[Written instruction]
Select each line in the material below that contains the word "district" and copy those lines.

Dataset excerpt:
▼
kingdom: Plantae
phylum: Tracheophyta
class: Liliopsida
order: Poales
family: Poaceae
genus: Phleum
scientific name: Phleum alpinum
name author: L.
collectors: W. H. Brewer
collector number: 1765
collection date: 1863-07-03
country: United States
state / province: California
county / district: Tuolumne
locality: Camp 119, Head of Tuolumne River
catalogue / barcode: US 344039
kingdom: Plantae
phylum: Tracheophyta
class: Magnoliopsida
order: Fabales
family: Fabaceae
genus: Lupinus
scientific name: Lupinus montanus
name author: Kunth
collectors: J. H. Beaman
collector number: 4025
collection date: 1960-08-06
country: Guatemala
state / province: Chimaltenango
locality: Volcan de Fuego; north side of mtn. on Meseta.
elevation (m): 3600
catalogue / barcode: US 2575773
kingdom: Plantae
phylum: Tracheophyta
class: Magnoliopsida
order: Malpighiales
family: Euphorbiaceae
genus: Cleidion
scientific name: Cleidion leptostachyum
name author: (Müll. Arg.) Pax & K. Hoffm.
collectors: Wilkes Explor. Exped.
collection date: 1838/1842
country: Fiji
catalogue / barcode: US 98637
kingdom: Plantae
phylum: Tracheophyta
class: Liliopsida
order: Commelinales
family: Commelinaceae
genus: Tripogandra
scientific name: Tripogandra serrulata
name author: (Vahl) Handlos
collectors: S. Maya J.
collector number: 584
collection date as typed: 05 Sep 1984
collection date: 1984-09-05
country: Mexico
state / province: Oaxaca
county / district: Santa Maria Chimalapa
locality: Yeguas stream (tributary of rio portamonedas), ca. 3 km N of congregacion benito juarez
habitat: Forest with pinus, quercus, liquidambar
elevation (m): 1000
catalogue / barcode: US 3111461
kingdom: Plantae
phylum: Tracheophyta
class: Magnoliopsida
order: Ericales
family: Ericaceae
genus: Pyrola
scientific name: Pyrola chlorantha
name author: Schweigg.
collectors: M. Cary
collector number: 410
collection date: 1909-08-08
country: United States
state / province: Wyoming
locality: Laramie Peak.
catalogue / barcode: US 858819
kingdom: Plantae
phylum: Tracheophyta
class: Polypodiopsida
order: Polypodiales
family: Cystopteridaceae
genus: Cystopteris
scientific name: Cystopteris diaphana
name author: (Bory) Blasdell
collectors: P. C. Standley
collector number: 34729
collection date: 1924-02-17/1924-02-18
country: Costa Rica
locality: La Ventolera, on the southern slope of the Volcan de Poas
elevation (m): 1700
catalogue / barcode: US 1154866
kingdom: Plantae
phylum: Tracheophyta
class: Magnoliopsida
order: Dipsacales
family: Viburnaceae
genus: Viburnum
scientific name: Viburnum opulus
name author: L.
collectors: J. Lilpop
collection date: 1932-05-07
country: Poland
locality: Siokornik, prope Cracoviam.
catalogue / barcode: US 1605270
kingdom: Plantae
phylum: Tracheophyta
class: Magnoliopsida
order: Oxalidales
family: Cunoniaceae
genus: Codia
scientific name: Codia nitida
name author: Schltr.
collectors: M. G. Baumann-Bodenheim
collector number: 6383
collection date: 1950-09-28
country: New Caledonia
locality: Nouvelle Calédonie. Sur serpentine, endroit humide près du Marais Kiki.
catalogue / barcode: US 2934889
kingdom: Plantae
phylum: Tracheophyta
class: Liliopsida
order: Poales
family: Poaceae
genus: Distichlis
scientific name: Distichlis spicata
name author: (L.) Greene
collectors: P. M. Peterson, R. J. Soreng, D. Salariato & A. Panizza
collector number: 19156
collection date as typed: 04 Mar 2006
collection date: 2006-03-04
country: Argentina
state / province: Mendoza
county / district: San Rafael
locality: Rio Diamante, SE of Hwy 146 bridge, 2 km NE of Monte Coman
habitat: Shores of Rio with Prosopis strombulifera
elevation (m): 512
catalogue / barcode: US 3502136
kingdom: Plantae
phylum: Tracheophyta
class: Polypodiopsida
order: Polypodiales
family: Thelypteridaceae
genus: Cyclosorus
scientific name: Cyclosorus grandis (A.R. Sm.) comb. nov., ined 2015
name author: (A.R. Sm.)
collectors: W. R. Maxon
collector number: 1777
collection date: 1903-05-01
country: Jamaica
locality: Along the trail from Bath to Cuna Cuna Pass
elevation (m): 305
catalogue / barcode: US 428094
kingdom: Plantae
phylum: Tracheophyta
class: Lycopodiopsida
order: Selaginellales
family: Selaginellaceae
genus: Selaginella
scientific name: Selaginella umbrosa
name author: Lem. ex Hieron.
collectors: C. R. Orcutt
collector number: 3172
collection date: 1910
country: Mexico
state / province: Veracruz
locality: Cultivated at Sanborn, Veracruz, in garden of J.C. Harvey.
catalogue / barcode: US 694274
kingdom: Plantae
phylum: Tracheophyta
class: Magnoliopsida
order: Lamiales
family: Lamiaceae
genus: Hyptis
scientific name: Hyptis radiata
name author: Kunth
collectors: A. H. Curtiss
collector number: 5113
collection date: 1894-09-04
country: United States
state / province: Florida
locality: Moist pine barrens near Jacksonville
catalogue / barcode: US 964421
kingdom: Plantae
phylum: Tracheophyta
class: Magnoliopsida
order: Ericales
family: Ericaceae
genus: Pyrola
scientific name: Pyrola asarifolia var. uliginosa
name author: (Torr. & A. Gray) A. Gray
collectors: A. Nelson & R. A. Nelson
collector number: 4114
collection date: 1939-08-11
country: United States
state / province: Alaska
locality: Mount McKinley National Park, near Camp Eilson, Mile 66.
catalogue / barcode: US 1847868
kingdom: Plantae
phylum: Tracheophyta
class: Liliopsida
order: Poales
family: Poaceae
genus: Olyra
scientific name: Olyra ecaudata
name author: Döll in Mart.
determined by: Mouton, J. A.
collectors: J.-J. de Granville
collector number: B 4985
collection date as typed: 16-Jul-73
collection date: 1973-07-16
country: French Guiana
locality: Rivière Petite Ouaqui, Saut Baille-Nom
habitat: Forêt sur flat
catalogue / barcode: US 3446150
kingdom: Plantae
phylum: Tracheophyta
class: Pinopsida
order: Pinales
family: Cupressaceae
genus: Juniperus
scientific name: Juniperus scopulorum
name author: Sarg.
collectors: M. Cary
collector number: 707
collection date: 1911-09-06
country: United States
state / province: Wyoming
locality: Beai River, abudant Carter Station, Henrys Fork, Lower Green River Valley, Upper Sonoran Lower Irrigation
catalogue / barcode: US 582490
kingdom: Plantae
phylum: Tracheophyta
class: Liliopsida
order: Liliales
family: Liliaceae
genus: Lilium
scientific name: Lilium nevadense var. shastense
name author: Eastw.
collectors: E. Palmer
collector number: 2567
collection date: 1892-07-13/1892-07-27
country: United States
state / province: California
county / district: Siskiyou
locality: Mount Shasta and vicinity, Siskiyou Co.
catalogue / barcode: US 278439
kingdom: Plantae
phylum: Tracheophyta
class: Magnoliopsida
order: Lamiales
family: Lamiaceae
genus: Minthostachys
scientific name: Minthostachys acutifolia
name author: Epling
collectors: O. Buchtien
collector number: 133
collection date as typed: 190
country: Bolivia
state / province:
▲
[Response for this exercise]
county / district: Tuolumne
county / district: Santa Maria Chimalapa
county / district: San Rafael
county / district: Siskiyou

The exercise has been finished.